Die restliche Kutschfahrt verlief schweigend. Louisa konnte die Spannung im Inneren des Gehäuses spüren, doch sie wollte keinesfalls ein Gespräch beginnen. Lieber wäre sie im Sitz versunken. Der Trubel im Stadtinneren vertrieb das mulmige Gefühl aus ihrer Magengegend. Anmutig gekleidete Damen mit Spitzenhauben schritten an den Schaufenstern vorbei, tratschten über die neusten Gerüchte, die in Somerset die Runde machten. Auch Lucy vergaß die Situation in der Kutsche vollends, als sie vor der Schneiderei stehen blieben. Ausstellungspuppen im Schaufenster waren in gesteckte Roben gewickelt. Das satte Grün der Stoffe erinnerte Louisa an die weiten Wiesen und Wälder von Waterlilies Park.

Sie betraten das Innere der Schneiderei.
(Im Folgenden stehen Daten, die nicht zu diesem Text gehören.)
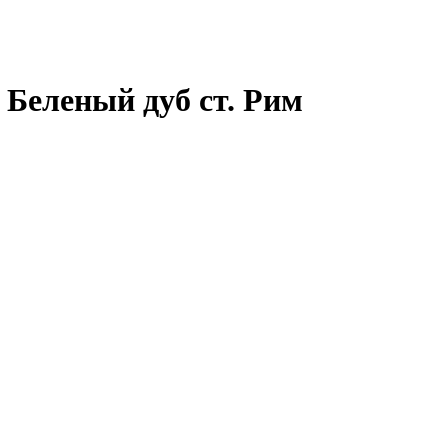
Беленый дуб ст. Рим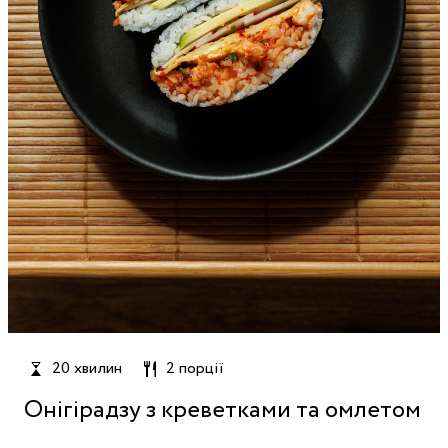
20 хвилин
2 порції
Онігірадзу з креветками та омлетом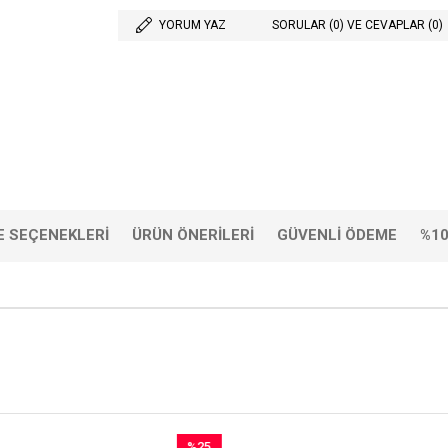
YORUM YAZ
SORULAR (0) VE CEVAPLAR (0)
 SEÇENEKLERI
ÜRÜN ÖNERILERI
GÜVENLI ÖDEME
%10
%25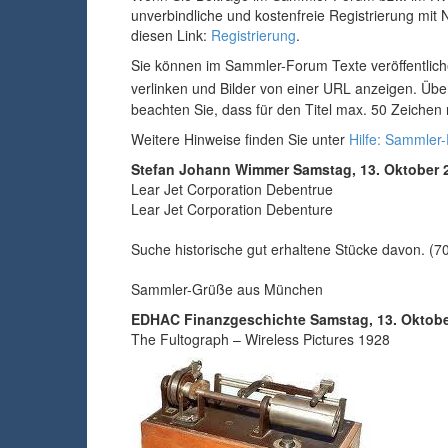
unverbindliche und kostenfreie Registrierung mit 
diesen Link:
Registrierung
.
Sie können im Sammler-Forum Texte veröffentlich
verlinken und Bilder von einer URL anzeigen. Üb
beachten Sie, dass für den Titel max. 50 Zeichen
Weitere Hinweise finden Sie unter
Hilfe: Sammler
Stefan Johann Wimmer
Samstag, 13. Oktober 
Lear Jet Corporation Debentrue
Lear Jet Corporation Debenture
Suche historische gut erhaltene Stücke davon. (7
Sammler-Grüße aus München
EDHAC Finanzgeschichte
Samstag, 13. Oktobe
The Fultograph – Wireless Pictures 1928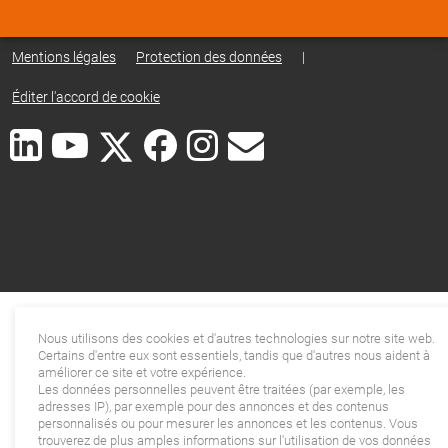
Mentions légales
Protection des données
|
Éditer l'accord de cookie
Nous utilisons des cookies et d'autres technologies sur notre site web.
Certains d'entre eux sont essentiels, tandis que d'autres nous aident à
améliorer ce site et votre expérience.
Les données personnelles peuvent être traitées (par exemple, les
adresses IP), par exemple pour des annonces et des contenus
personnalisés ou pour mesurer les annonces et les contenus. Vous
trouverez de plus amples informations sur l'utilisation de vos données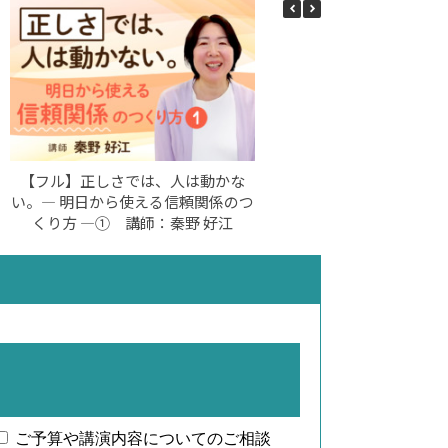
【フル】正しさでは、人は動かな
い。― 明日から使える信頼関係のつ
くり方 ―① 講師：秦野 好江
ご予算や講演内容についてのご相談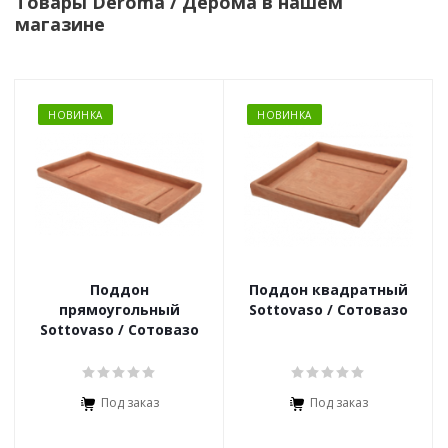
Товары Deroma / Дерома в нашем
магазине
НОВИНКА
НОВИНКА
Поддон
Поддон квадратный
прямоугольный
Sottovaso / Сотовазо
Sottovaso / Сотовазо
Под заказ
Под заказ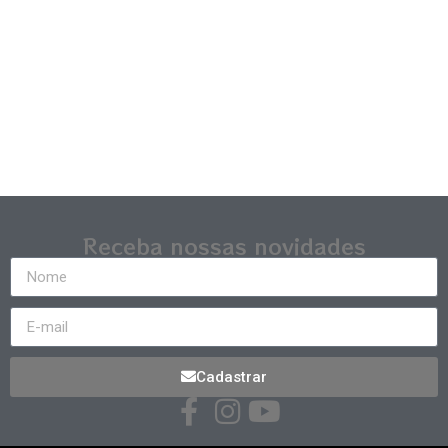
Receba nossas novidades
Cadastrar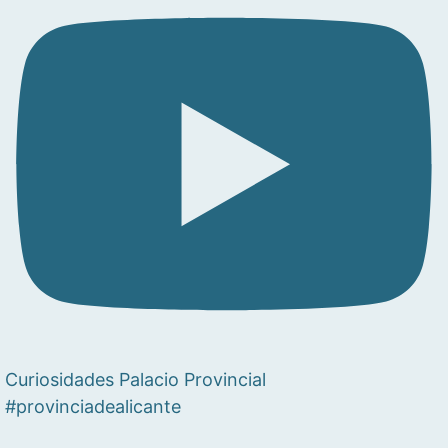
Curiosidades Palacio Provincial
#provinciadealicante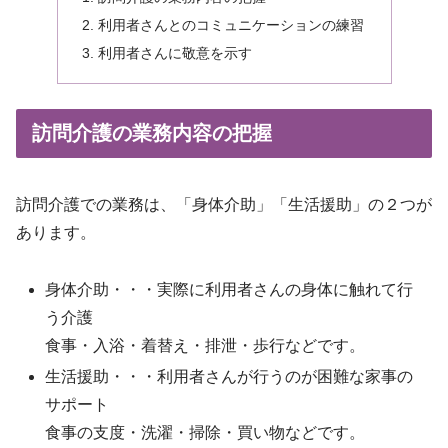
利用者さんとのコミュニケーションの練習
利用者さんに敬意を示す
訪問介護の業務内容の把握
訪問介護での業務は、「身体介助」「生活援助」の２つが
あります。
身体介助・・・実際に利用者さんの身体に触れて行
う介護
食事・入浴・着替え・排泄・歩行などです。
生活援助・・・利用者さんが行うのが困難な家事の
サポート
食事の支度・洗濯・掃除・買い物などです。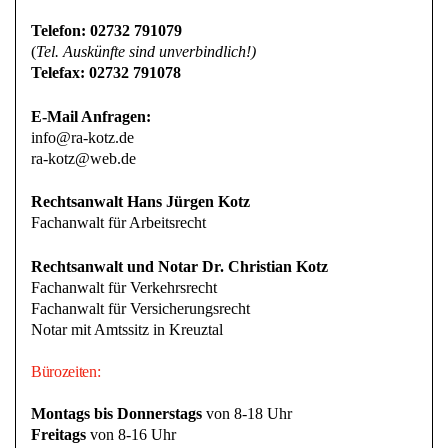
Telefon: 02732 791079
(
Tel. Auskünfte sind unverbindlich!)
Telefax: 02732 791078
E-Mail Anfragen:
info@ra-kotz.de
ra-kotz@web.de
Rechtsanwalt Hans Jürgen Kotz
Fachanwalt für Arbeitsrecht
Rechtsanwalt und Notar Dr. Christian Kotz
Fachanwalt für Verkehrsrecht
Fachanwalt für Versicherungsrecht
Notar mit Amtssitz in Kreuztal
Bürozeiten:
Montags bis Donnerstags
von 8-18 Uhr
Freitags
von 8-16 Uhr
Nachdem das Glöckchen über der Tür verstummte, schwebte eine Frau hinter einem Vorhang, der den Laden vom hinteren Teil des Gebäudes abtrennte, hervor. Ihr breiter Hut war mit Blüten und Rüschen verziert und stieß beinahe an jeder Stoffpuppe und jedem Regal an. „Wie schön, Mrs. Lucy und Mrs. Louisa Tilbury." Sie zwang die Schwestern in eine stürmische Umarmung und Louisa wich gekonnt dem monströsen Hutmonster aus. „Es freut uns ebenfalls, Lady Swan." begrüßte Lousia die Schneiderin und alte Freundin der Familie Tilbury. Lady Swan's Blick schweifte zu Edward Pembroke. „Oh, wer ist denn der gut aussehende, junge Mann?"

„Das ist Sir Edward Pembroke, mein Verlobter, er ist aus London zu Besuch hier in Somerset." stellte Lucy ihren zukünftigen Ehemann vor und griff nach seiner Hand. Edward lächelte der Schneiderin freundlich zu. „Davon wusste ich ja noch gar nicht. Das freut mich zu hören Lucy, so ein stattlicher, junger Aristokrat. Er kann sich glücklich schätzen dein zukünftiger Mann zu werden." Louisa wendete den Blick ab. Sie fühlte sich überflüssig. Stattdessen widmete sie ihre Aufmerksamkeit den samtenen Handschuhen und mit Spitze besetzten Hauben.